Genus 2: Any genus 2 curve is hyperelliptic, and the unique $g^1_2$ is the canonical sheaf. The number of branch points allowed by a map $X\to \mathbb P^1$ is $2 = -4 + b \iff b = 6$ . Morally, genus $2$ curves are paramterized by $(\mathbb P^1)^3$ . We have an action of $S_6$ on $\{(0,1,\infty)\}\times (\mathbb P^1)^3$ given on $(0,1,\infty, p_1,p_2,p_3)$ given by applying the permutation naturally on the 6-tuple and then applying an automorphism of $\mathbb P^1$ to each coordinate so that the first three coordinates are again $0$ , $1$ and $\infty$ . Removing $0,1$ and $\infty$ from each copy of $\mathbb P^1$ as the diagonal from the product $(\mathbb P^1)^3$ makes this action free, allowing us to take a quotient giving us the moduli space $M_2$ :

\begin{aligned} M_2 = (\mathbb A^1 \setminus \{0,1,\}^3 \setminus \Delta / S^6, \hspace{1cm} \operatorname{dim} = 3 = 2g - 1 = 3g - 3. \end{aligned}

Genus $3$ : If $X$ is not hyperelliptic then $\varphi_{K_X}$ realizes $X$ as a degree $2g - 2 = 4$ curve in $\mathbb P^{g - 1} = \mathbb P^2$ . Conversely, any smooth plane quartic is a canonically embedded genus $2$ curve.

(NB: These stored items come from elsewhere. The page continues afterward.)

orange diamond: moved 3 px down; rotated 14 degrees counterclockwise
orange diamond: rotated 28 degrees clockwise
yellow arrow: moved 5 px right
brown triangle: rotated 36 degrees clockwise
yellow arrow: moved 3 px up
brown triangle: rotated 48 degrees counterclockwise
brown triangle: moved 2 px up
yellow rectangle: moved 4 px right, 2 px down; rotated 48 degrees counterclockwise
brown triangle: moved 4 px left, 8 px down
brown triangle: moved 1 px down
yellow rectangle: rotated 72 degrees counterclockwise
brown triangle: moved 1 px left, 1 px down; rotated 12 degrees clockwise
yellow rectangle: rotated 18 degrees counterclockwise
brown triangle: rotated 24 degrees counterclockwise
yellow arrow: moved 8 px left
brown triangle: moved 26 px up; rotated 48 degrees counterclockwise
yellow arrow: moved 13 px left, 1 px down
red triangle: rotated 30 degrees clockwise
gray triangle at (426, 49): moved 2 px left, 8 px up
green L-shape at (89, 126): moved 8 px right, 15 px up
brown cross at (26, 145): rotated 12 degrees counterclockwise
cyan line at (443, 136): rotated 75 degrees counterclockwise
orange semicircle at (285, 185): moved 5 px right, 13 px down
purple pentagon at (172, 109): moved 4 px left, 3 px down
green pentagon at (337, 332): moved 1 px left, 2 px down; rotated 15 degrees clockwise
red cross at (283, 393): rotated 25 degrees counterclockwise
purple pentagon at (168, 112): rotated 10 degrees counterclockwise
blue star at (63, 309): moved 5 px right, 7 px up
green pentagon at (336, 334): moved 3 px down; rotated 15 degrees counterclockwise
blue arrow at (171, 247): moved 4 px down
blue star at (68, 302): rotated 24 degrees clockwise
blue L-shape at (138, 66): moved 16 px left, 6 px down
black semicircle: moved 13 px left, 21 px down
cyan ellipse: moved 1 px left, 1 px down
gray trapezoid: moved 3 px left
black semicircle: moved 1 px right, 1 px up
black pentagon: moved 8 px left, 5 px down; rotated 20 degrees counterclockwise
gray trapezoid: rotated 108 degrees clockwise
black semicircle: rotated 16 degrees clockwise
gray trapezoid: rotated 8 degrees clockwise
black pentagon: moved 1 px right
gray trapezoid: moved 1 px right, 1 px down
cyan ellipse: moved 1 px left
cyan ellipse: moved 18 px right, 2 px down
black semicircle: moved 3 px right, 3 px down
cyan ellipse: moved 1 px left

Indeed, by adjunction,

\begin{aligned} K_C = (\mathcal O_{\mathbb P^2}(-3 + 4))|_C = \mathcal O_{\mathbb P^2}(1)|_C. \end{aligned}

Suppose $C$ is hyperelliptic with $g^1_2$ with $g^1_2 = \mathcal O_C(p+q)$ . Then $2 = h^0(\mathcal O_C(p+q)$ . Then

\begin{aligned} 2 = h^0(\mathcal O_C(p+q)) = 2 - 3 + 1 + h^0(K_C - p - q). \end{aligned}

But for geometric reasons $h^0(K_c - p - q) = 1$ . The dimension of the space of non-hyperelliptic genus 3 curves thus is $h^0(\mathcal O_{\mathbb P^2}(4)) - 1 - 8 = \binom{6}{2} - g = 15 - g = 6$ . As before, the space of hyperelliptic curves has dimension $2g - 1 = 5$ .